> _IHRE AUFGABEN_:
1. Fassen Sie den Absatz der Rezension, der mit „In der Figur des Italieners“ beginnt, als kurze Stichpunktliste zusammen, ohne seine wesentlichen Aussagen auszulassen.
2. Übertragen Sie aus der Rezension wortgetreu die Passage, die mit „Lukas kennt Geschichte“ einsetzt und sich bis einschließlich „Homepage des Autors.“ erstreckt.

> _TEXT ZUR ANALYSE_:
——————
Das Zusammentreffen der beiden ist zunächst ein Akt der „Wiedergutmachung“. Lukas soll auf übereifrigen Wunsch der Mutter hin Lahner „ein wenig zu Hand gehen“, weil er beim Kicken dessen Fensterscheibe ramponiert hat. Die gemeinsame Zeit von Lahner und Lukas beginnt und hängt sich auf an den wahllos synonym verwendeten Begriffen Daheim, Heimat und Zuhause. „… im Gehen und Erzählen des Alten verging Lukas die Zeit wie ein flüssiger Faden, der ihm – wie nebenbei – ganze Welten öffnete.“ Ein Hoch auf die Kunst des Zuhörens. Eine Freundschaft entwickelt sich sacht zwischen dem „seltsamen Paar“.

Lahners Herkunft weist auf ein düsteres Kapitel der faschistischen Südtiroler Geschichte, im Besonderen der Südtiroler Option und des späteren Autonomieprozesses; als Optant verließ er gezwungenermaßen 1939 mit seinen Eltern den großväterlichen Hof und kam nach Innsbruck, untergebracht in den Umsiedlerhäusern der Neuen Heimat. Der andere Teil der Familie blieb, das waren die Dableiber. Man entfremdete sich, Optanten galten als „Heimatverräter“. Wo die von Lahner erwähnten Geschwister, an einer Stelle ist nur von einer Schwester die Rede, abgeblieben sind, klärt der Text nicht auf. Auch an anderen Stellen fallen inhaltliche Variationen (etwa Lahners Wohnungseinrichtung) und Redundanzen auf. Das österreichisch-deutsche Scharmützel Stuhl/Sessel betreffend ist nicht nachvollziehbar; Lahners Ausgangswort Fauteuil ist in beiden Idiomen ein Sessel. Eine optische Unruhe geht von der häufigen Kursivschreibung aus, die etwa für Hervorhebungen, Namen, indirekte Reden und Gedankenberichte verwendet wird. Dabei ist der sprachliche Gestus ein schnörkelloser, klarer und anschaulicher, es stehen schlaglichtartige Satzellipsen neben ausschweifenderen Erzählpassagen.

schuchter_hintergrund_web_neuDen Nebel lichten

In der Figur des Italieners Guiseppe (im Deutschen übrigens auch ein Josef) Monte wird die Perspektive gedreht und die italienische Seite findet Gehör. Monte ist auch einer, der Heimat hinter sich gelassen hat, in der deutschen Sprache seiner Frau soll er dagegen nie heimisch werden. Erlebnisse als junger Polizist, stationiert eben in den heißen Autonomiephasen in Südtirol, werden mit Schweigen belegt, die Erinnerung ist für ihn „ein dunkler Raum“. Schuld wird verdrängt. Lahner und Monte müssen sich von früher kennen; als sie sich zweimal zufällig in Innsbruck begegnen, „kippt“ Lahner „in die Bilder seiner Erinnerung“ und auch Monte wird „unvermittelt von seiner Vergangenheit eingeholt“.

Lukas kennt Geschichte nur aus der Schule oder sie „ist ganz weit weg oder wie in einem Nebel“. Nebel ist auch Lahners Stichwort bei Antritt seines Kurztrips mit Lukas nach Südtirol zur Verwandtschaft nach langen Jahren des Widerstands: „Es ist Zeit den Nebel zu lichten, es kommt Föhn auf. Ab heute gibt es Föhntage.“ Es gilt vor Ort auf dem Hof, sein Bild von Heimat zu überprüfen. Lukas wird den Begriff Föhntage am Schluss des unaufdringlich-versöhnlichen Romans wieder aufgreifen. Sein vages Verständnis von Heimat wird ein gereiftes und eigenes sein, was schön ist. Bernd Schuchter leistet historische Aufarbeitung light und setzt sich mit dem Schweigen auseinander, weil seine Literatur fragt. Und das Fragen an die jungen Menschen weitergibt.

Senta Wagner

Bernd Schuchter: Föhntage. Wien: Braumüller Verlag 2014. 183 Seiten. 19,90 Euro. Foto: Homepage des Autors.
——————
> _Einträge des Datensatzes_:
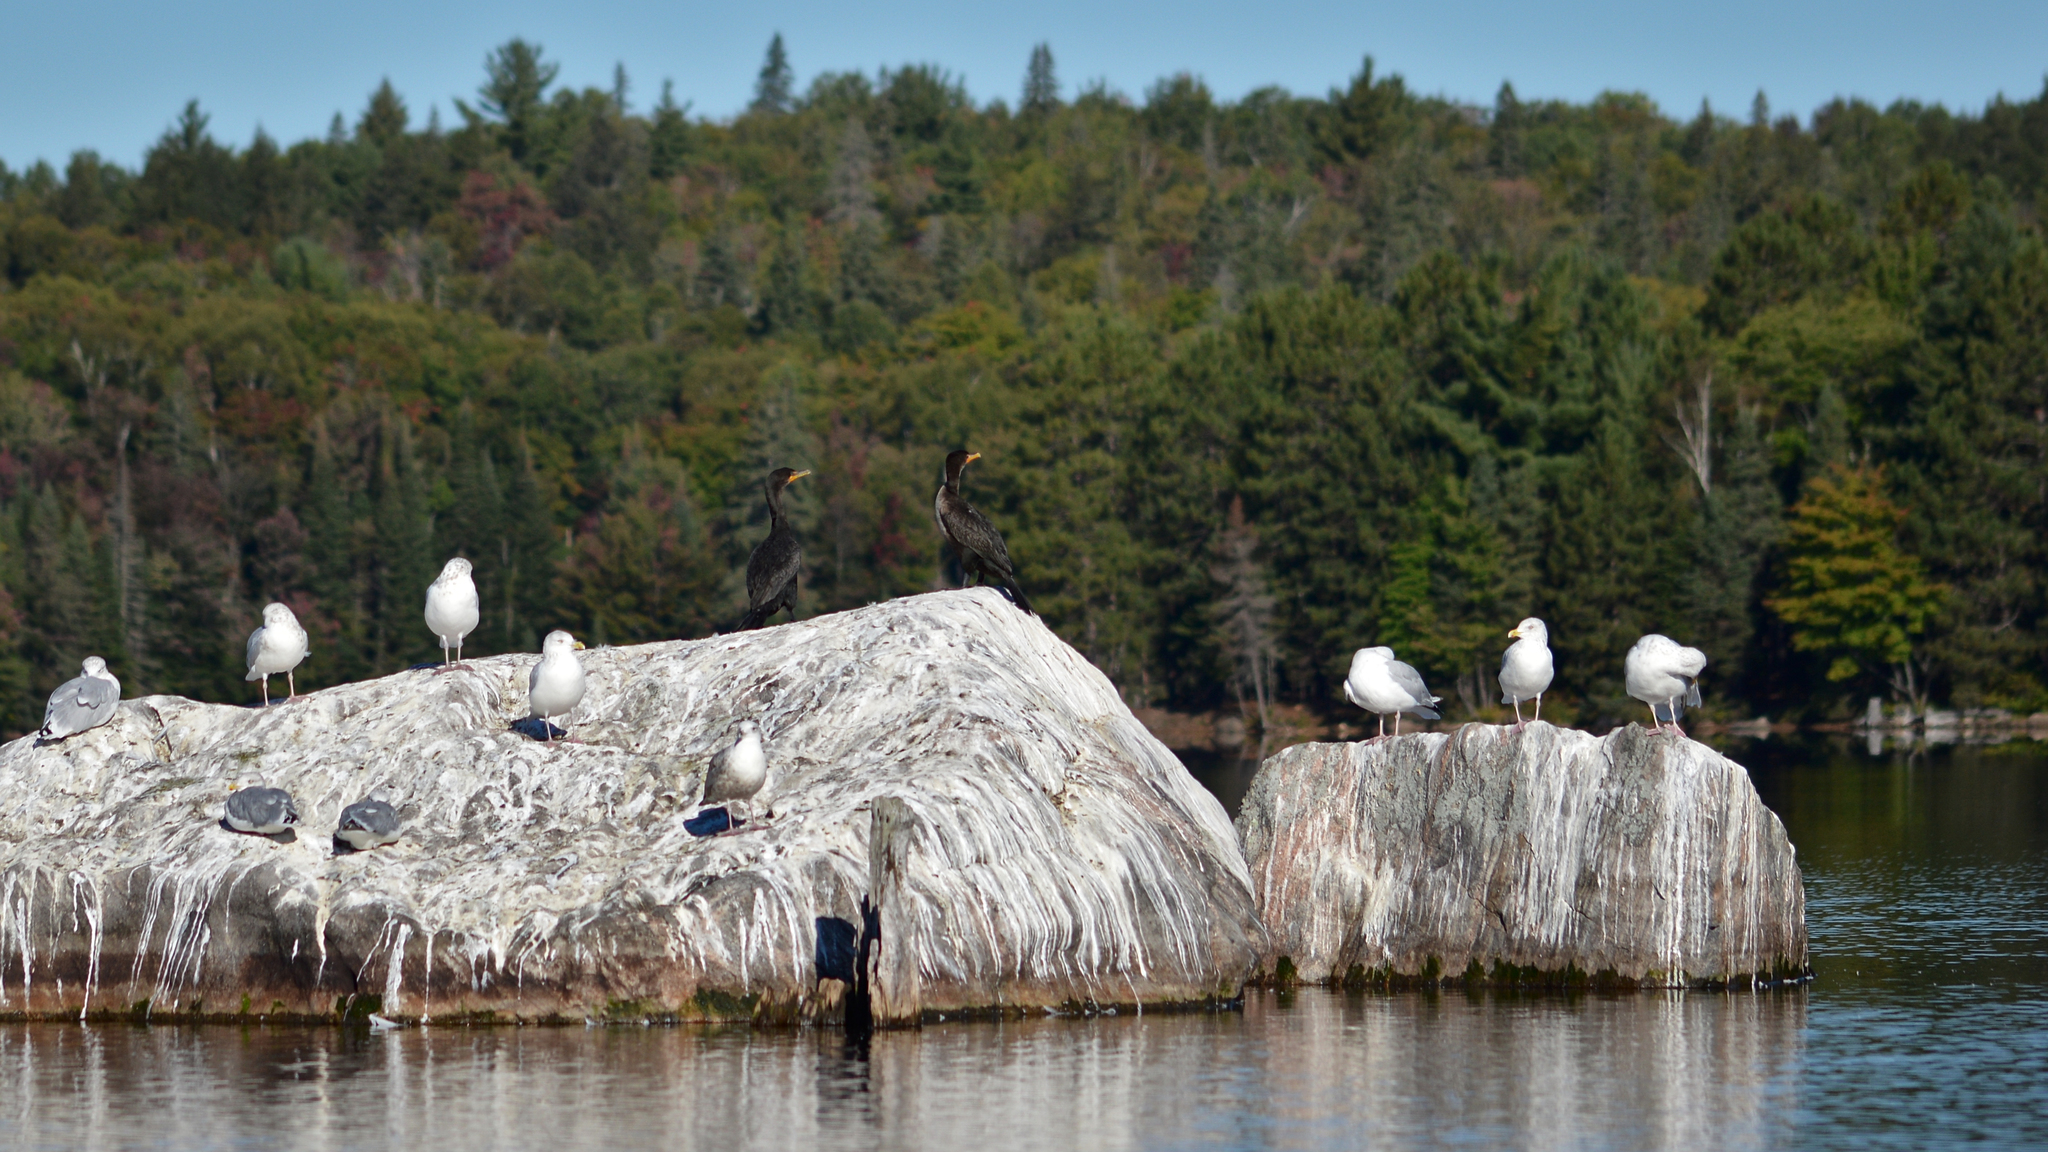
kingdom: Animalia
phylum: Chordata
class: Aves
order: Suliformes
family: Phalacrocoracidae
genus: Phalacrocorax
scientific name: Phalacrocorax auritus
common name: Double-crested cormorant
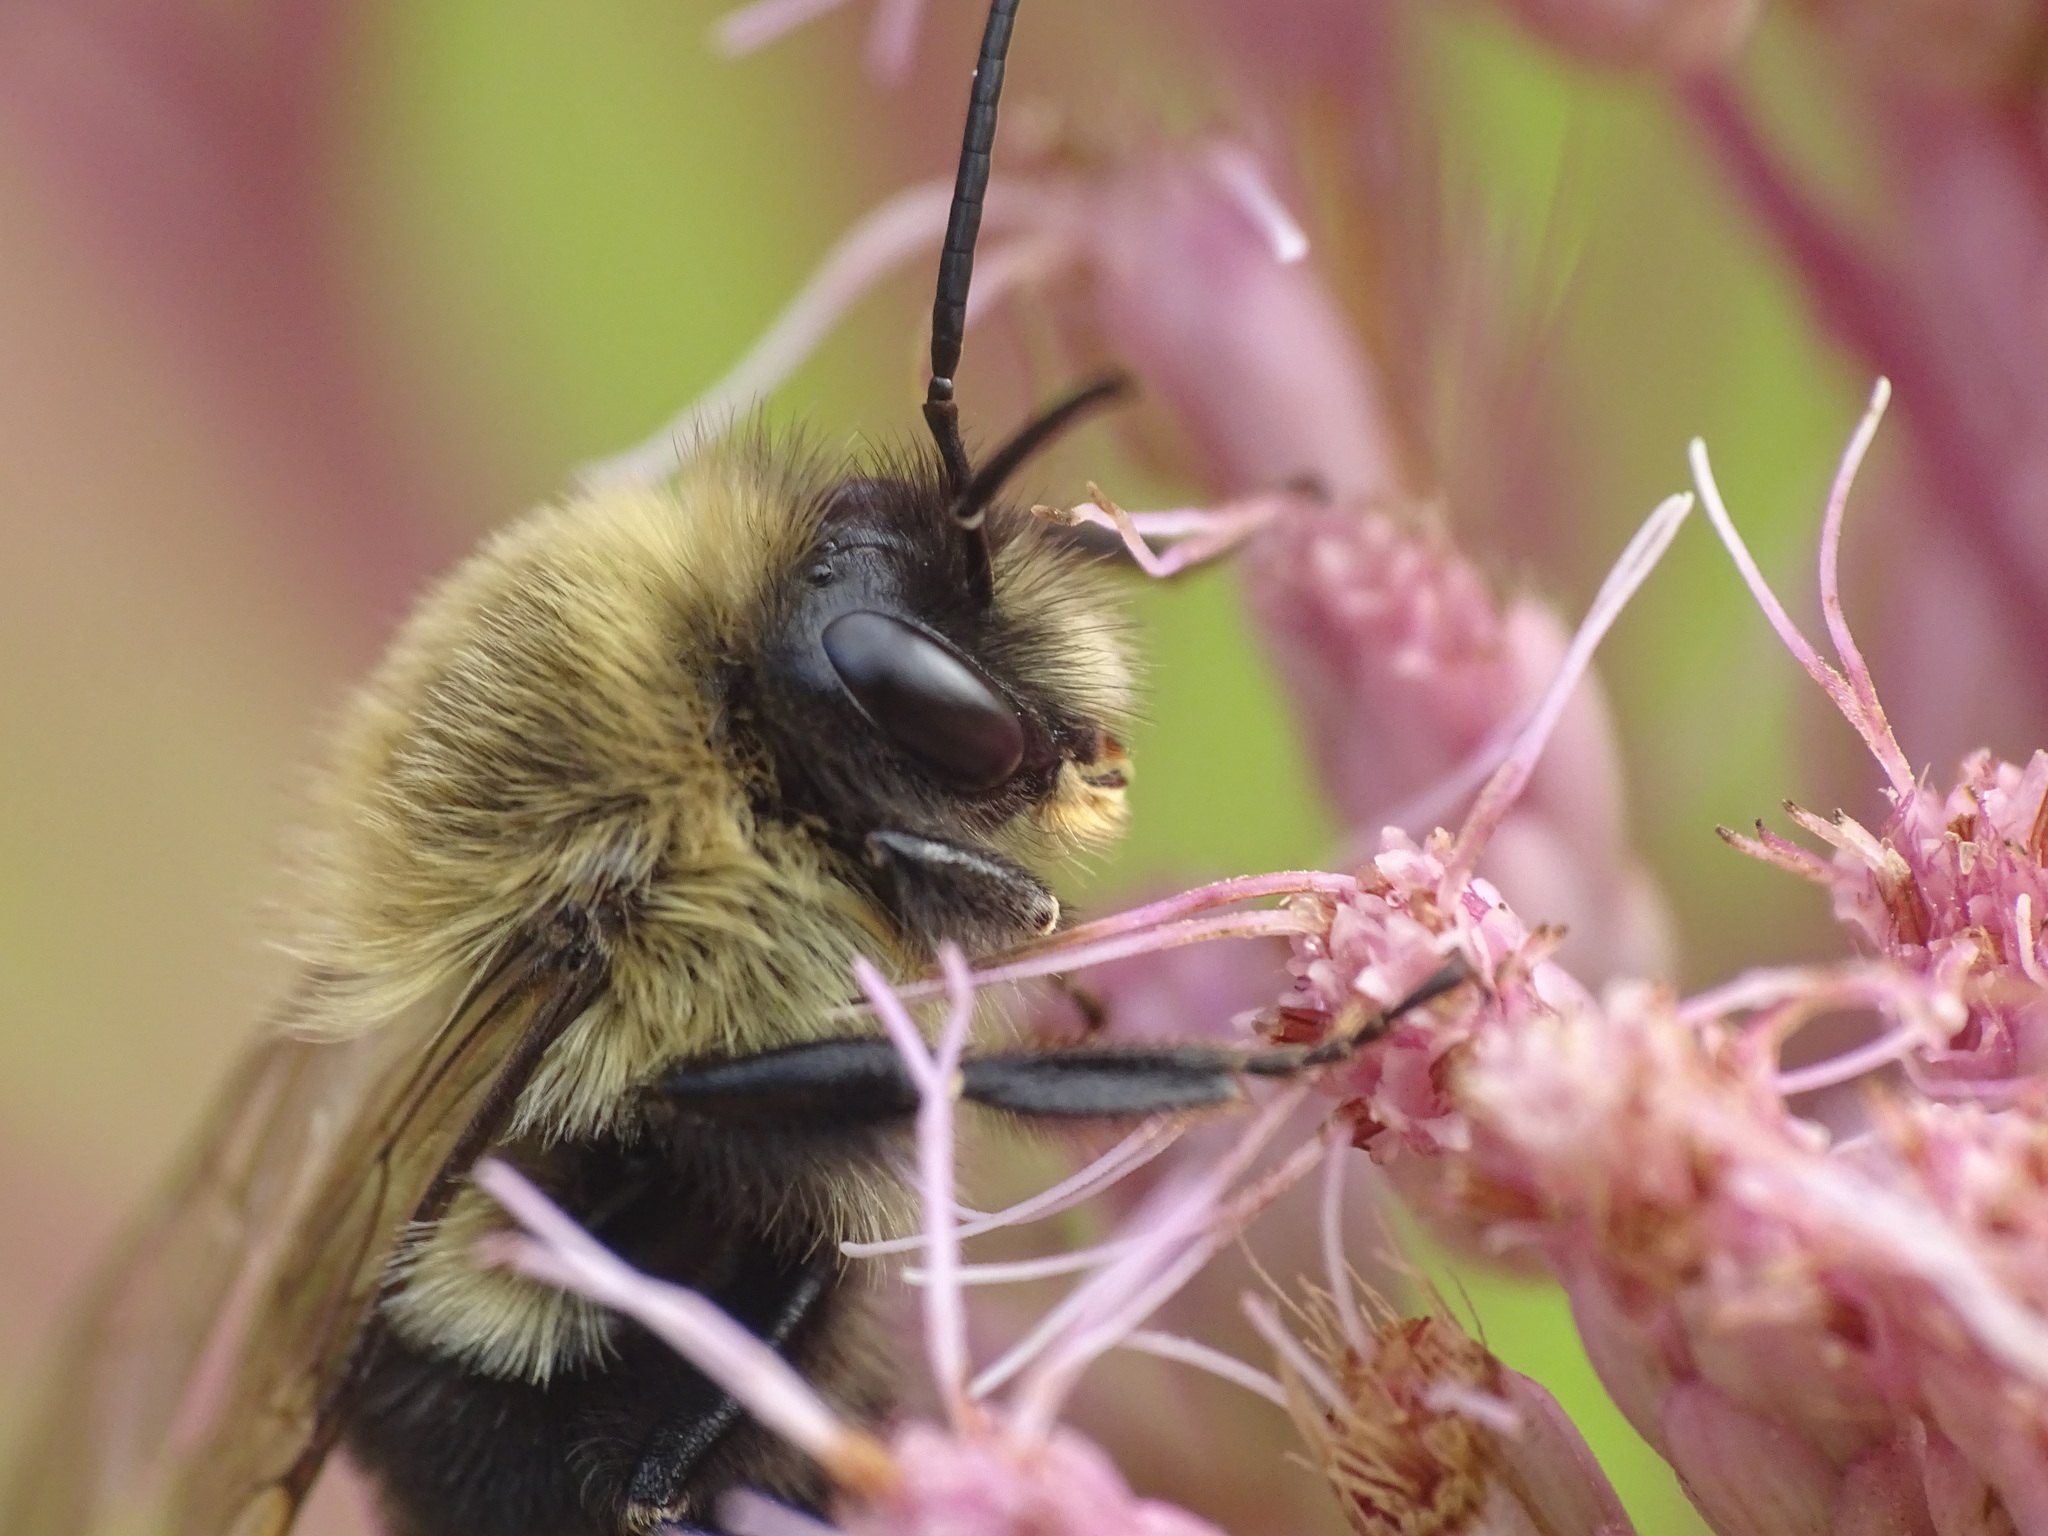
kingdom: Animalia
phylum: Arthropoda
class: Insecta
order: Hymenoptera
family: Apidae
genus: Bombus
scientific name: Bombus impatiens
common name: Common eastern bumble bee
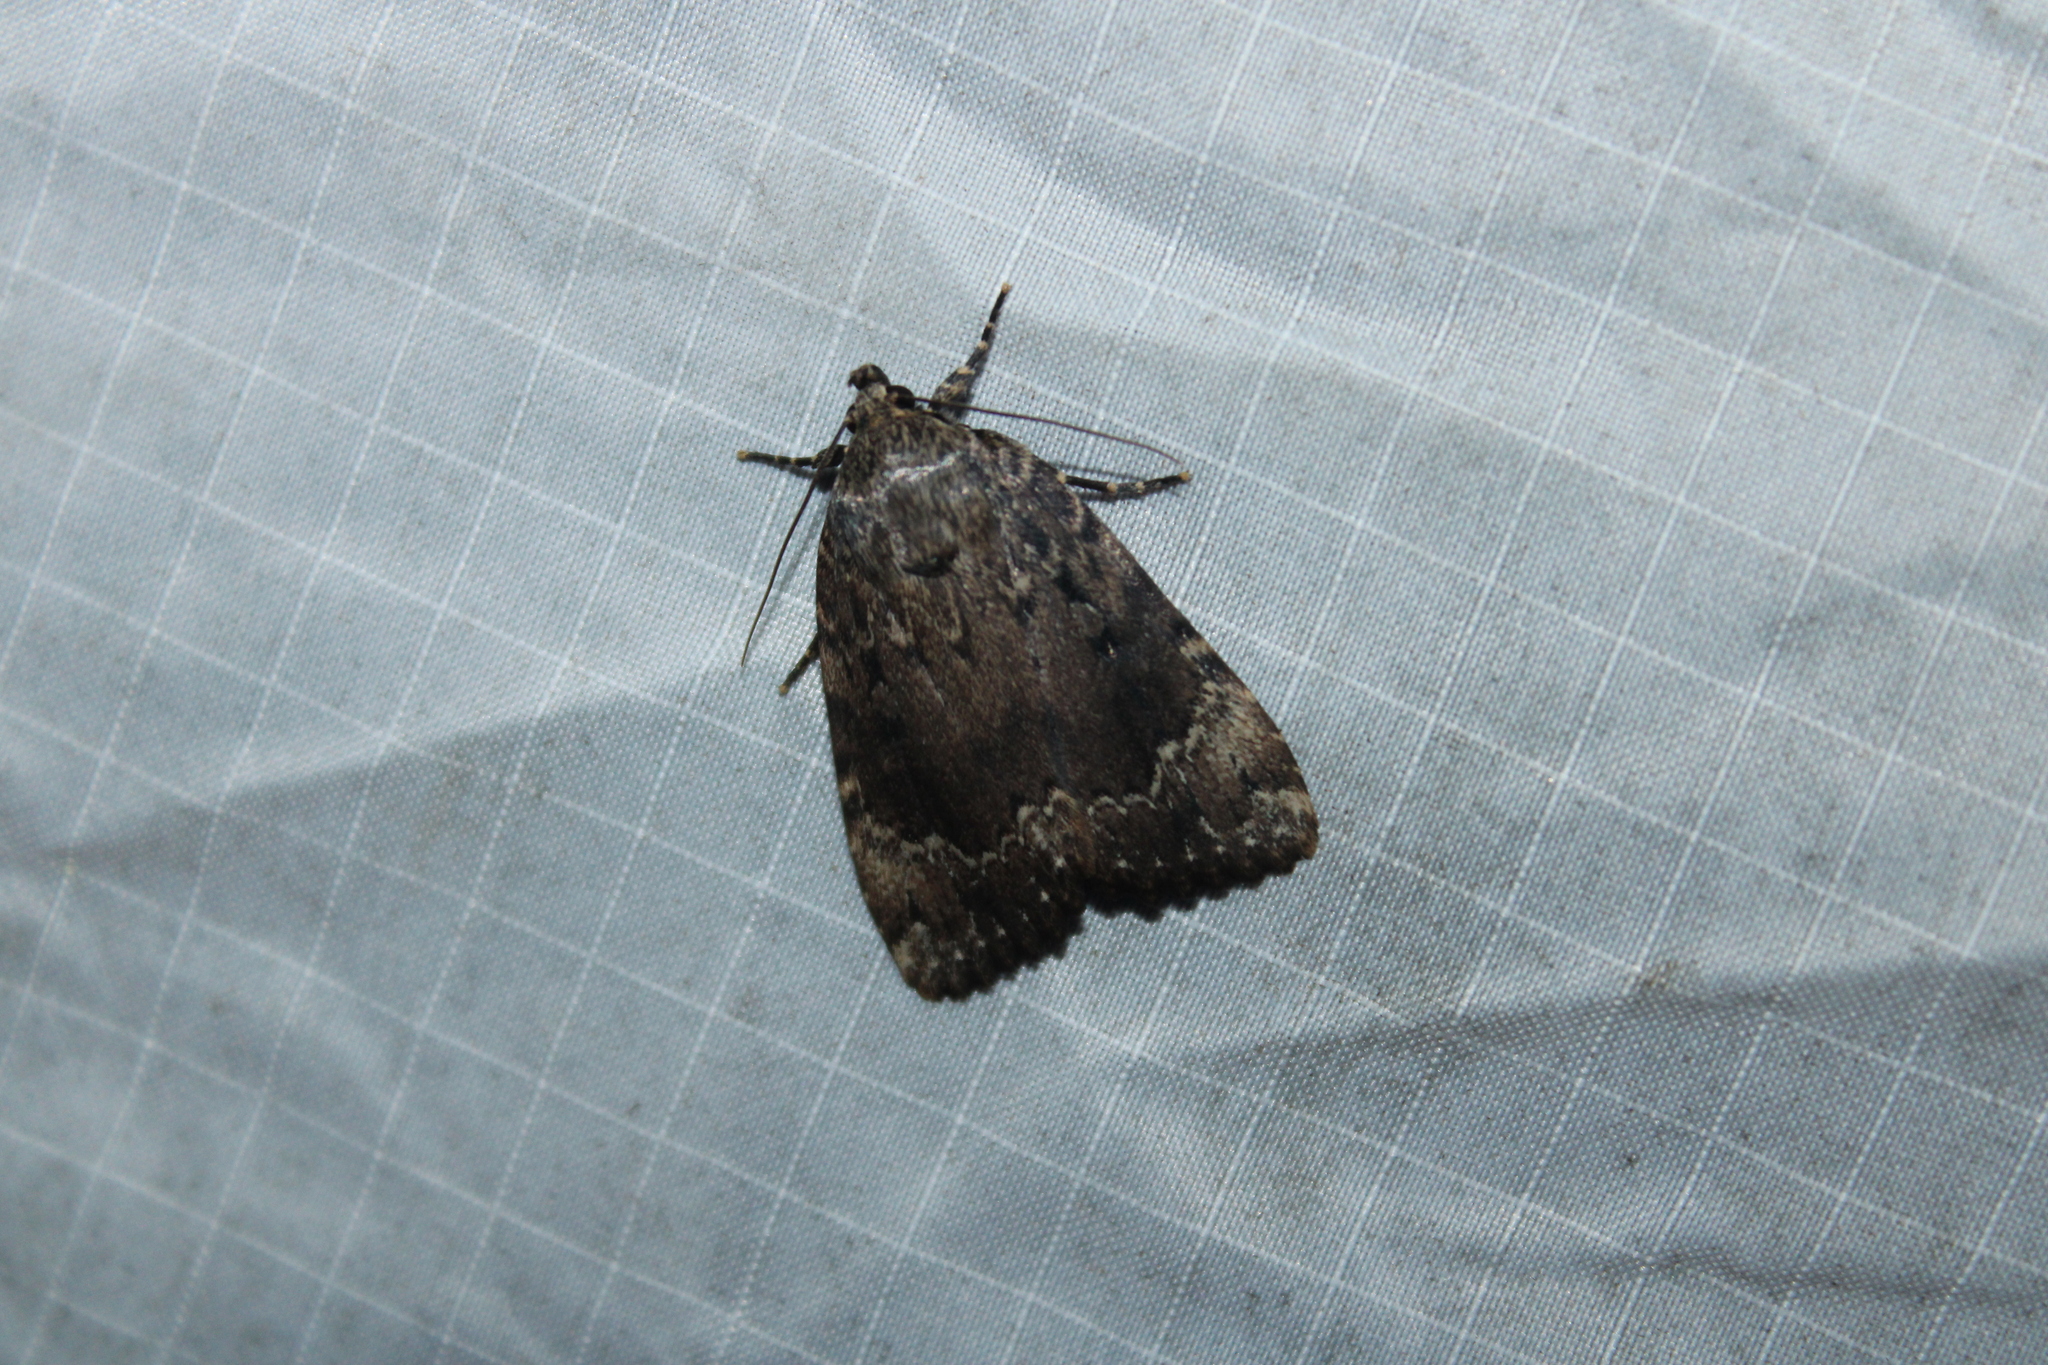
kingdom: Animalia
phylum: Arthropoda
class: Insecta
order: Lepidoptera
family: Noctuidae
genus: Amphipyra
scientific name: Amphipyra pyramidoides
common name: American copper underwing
——————
> _LÖSUNGEN_:
1.
- Mit dem Italiener Guiseppe Monte wird die Perspektive gedreht, sodass auch die italienische Seite Gehör findet.
- Auch Monte hat seine Heimat hinter sich gelassen, wird in der deutschen Sprache seiner Frau jedoch nie heimisch.
- Über seine Erlebnisse als junger Polizist in Südtirol während der heißen Autonomiephasen schweigt er. Die Erinnerung ist für ihn „ein dunkler Raum“, Schuld wird verdrängt.
- Lahner und Monte müssen sich von früher kennen. Bei zwei zufälligen Begegnungen in Innsbruck werden beide von ihrer Vergangenheit eingeholt.

2.
Lukas kennt Geschichte nur aus der Schule oder sie „ist ganz weit weg oder wie in einem Nebel“. Nebel ist auch Lahners Stichwort bei Antritt seines Kurztrips mit Lukas nach Südtirol zur Verwandtschaft nach langen Jahren des Widerstands: „Es ist Zeit den Nebel zu lichten, es kommt Föhn auf. Ab heute gibt es Föhntage.“ Es gilt vor Ort auf dem Hof, sein Bild von Heimat zu überprüfen. Lukas wird den Begriff Föhntage am Schluss des unaufdringlich-versöhnlichen Romans wieder aufgreifen. Sein vages Verständnis von Heimat wird ein gereiftes und eigenes sein, was schön ist. Bernd Schuchter leistet historische Aufarbeitung light und setzt sich mit dem Schweigen auseinander, weil seine Literatur fragt. Und das Fragen an die jungen Menschen weitergibt.

Senta Wagner

Bernd Schuchter: Föhntage. Wien: Braumüller Verlag 2014. 183 Seiten. 19,90 Euro. Foto: Homepage des Autors.